Statistical species distribution models (SDMs), which correlate the observed presence/absence or abundance of a species with environmental variables, are increasingly being used to forecast the distributions of species in response to changing climate. Although SDMs have high predictive accuracy when modeling contemporary distributions, many assumptions of the models may be violated when predictions are projected to future climate conditions. In particular, SDMs assume that species are in equilibrium with the environmental conditions that limit their distributions and that their observed distribution adequately represents a species’ fundamental niche. However, even in the absence of biotic limitations to a species’ fundamental niche, its observed distribution will not adequately represent its response to novel climates, i.e. climate conditions beyond the range of our contemporary climate conditions. Late-Quaternary fossil pollen records across North America show that associations of plant taxa with no current analog have occurred. No-analog plant communities were most common between 17000 and 12000 years ago, during periods with higher-than-current annual ranges of temperature and insolation, suggesting that these taxa grew in climates with no contemporary analog. Understanding how species actually respond to novel climates as well as how SDM predictions are affected by novel climates is an important step in more accurately projecting future distributions. Fossil records of species occurrence and abundance from across North America from the past 21000 years and paleoclimate simulations from global climate models were used to examine whether the distribution of taxa along climatic axes varied as climate changed from the late Pleistocene through the Holocene.

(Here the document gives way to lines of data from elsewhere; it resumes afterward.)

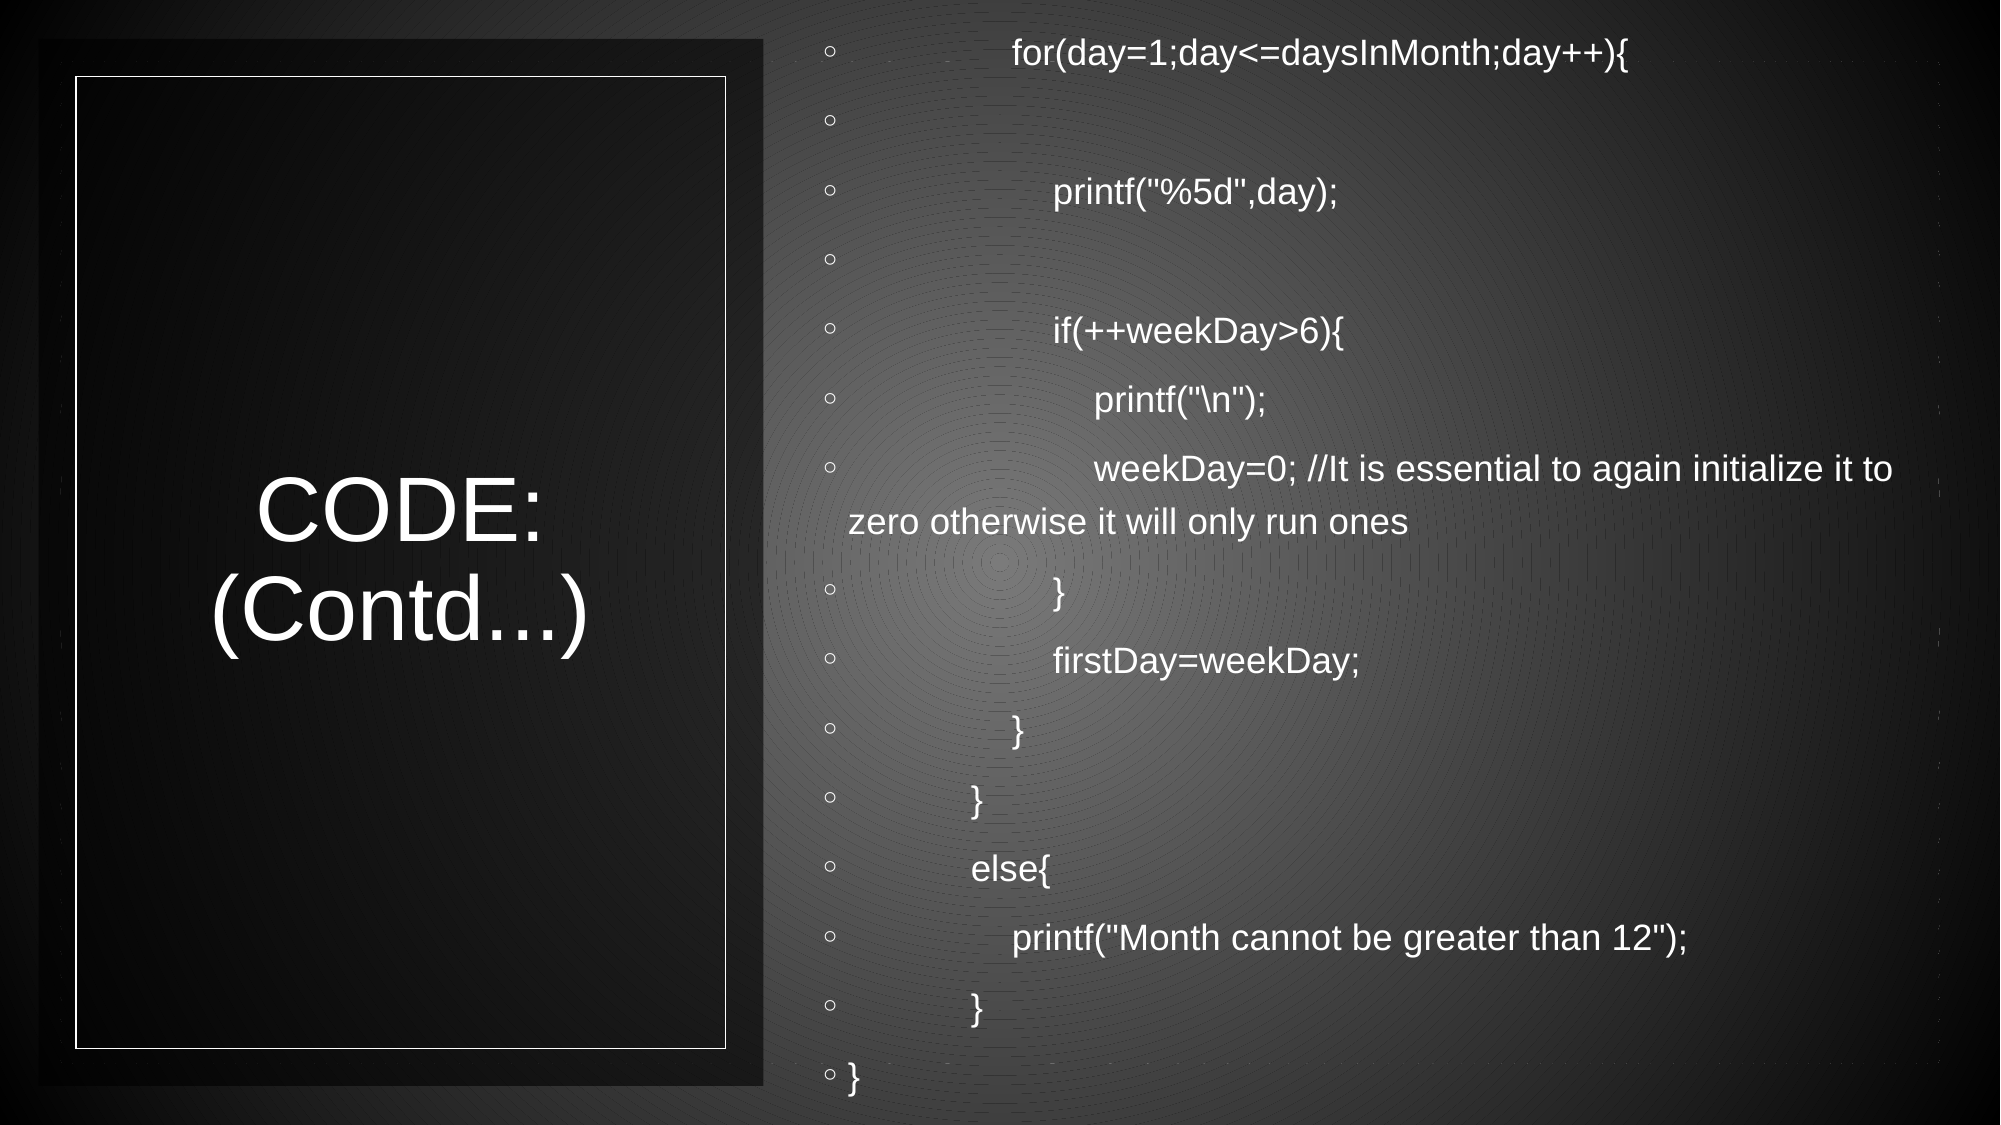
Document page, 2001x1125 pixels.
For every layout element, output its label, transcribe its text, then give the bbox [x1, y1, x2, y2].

list for(day=1;day<=daysInMonth;day++){ printf("%5d",day); if(++weekDay>6){ printf("\n"); weekDay=0; //It is essential to again initialize it to zero otherwise it will only run ones } firstDay=weekDay; } } else{ printf("Month cannot be greater than 12"); } } [804, 11, 1960, 1106]
text_box [0, 0, 2000, 1125]
title CODE: (Contd...) [110, 143, 692, 980]
text_box [38, 38, 764, 1086]
text_box [76, 76, 726, 1049]
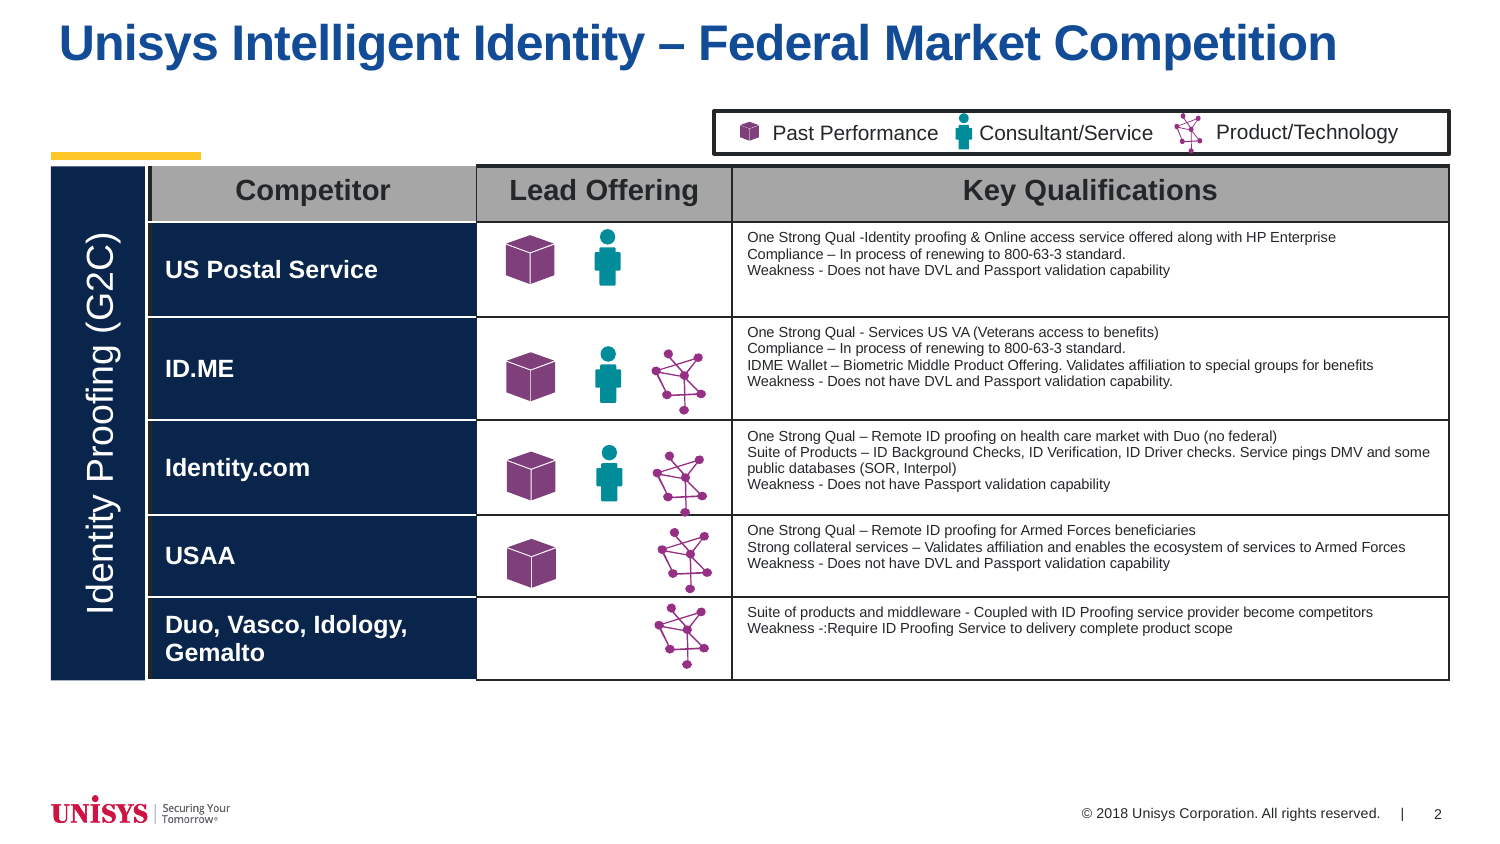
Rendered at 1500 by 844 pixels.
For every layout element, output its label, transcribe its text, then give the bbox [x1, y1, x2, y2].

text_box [505, 234, 555, 285]
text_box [506, 538, 557, 588]
table_cell [477, 318, 731, 419]
table_cell [709, 516, 731, 596]
table_cell US Postal Service [152, 223, 476, 316]
table_cell Duo, Vasco, Idology, Gemalto [152, 598, 476, 679]
table_cell Identity.com [152, 421, 476, 514]
table_cell [477, 598, 731, 679]
table_cell ID.ME [152, 318, 476, 419]
picture [51, 795, 230, 824]
table_cell Suite of products and middleware - Coupled with ID Proofing service provider become competitors Weakness -:Require ID Proofing Service to delivery complete product scope [733, 598, 1448, 679]
table_cell [477, 223, 731, 316]
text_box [596, 444, 623, 502]
title Unisys Intelligent Identity – Federal Market Competition [58, 6, 1459, 82]
table_cell One Strong Qual -Identity proofing & Online access service offered along with HP Enterprise Compliance – In process of renewing to 800-63-3 standard. Weakness - Does not have DVL and Passport validation capability [733, 223, 1448, 316]
table_header Competitor [152, 166, 476, 221]
table_cell One Strong Qual – Remote ID proofing on health care market with Duo (no federal) Suite of Products – ID Background Checks, ID Verification, ID Driver checks. Service pings DMV and some public databases (SOR, Interpol) Weakness - Does not have Passport validation capability [733, 421, 1448, 514]
table_cell [477, 421, 731, 514]
table_cell One Strong Qual - Services US VA (Veterans access to benefits) Compliance – In process of renewing to 800-63-3 standard. IDME Wallet – Biometric Middle Product Offering. Validates affiliation to special groups for benefits Weakness - Does not have DVL and Passport validation capability. [733, 318, 1448, 419]
table_cell [477, 516, 656, 596]
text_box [506, 451, 556, 501]
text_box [506, 351, 556, 402]
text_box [595, 345, 622, 404]
table_header Key Qualifications [733, 168, 1448, 221]
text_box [656, 527, 713, 594]
text_box Identity Proofing (G2C) [50, 166, 145, 681]
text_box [650, 349, 707, 415]
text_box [594, 228, 621, 286]
table_cell USAA [152, 516, 476, 596]
table_cell One Strong Qual – Remote ID proofing for Armed Forces beneficiaries Strong collateral services – Validates affiliation and enables the ecosystem of services to Armed Forces Weakness - Does not have DVL and Passport validation capability [733, 516, 1448, 596]
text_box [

We built calibration datasets using multiple time slices from the late Pleistocene as a way of building a fuller realization of the fundamental niche for species, and test the SDM predictions by comparing them with observed contemporary species distributions.
Results/Conclusions
We highlight the differences in prediction accuracy among taxa in which the correlations with environmental conditions are more or less conserved to evaluate the effect of novel climates on predictive accuracy. We compare the projections to future climate simulations from SDMs calibrated with contemporary data to SDMs calibrated with a composite of data spanning the entire time period of 21000 years ago to examine the sensitivity of future predictions to the range of climate conditions sampled by the calibration data. We show that predictions from models calibrated from contemporary distributions have higher uncertainty than models calibrated from multiple time slices due to poor calibration for novel future climates.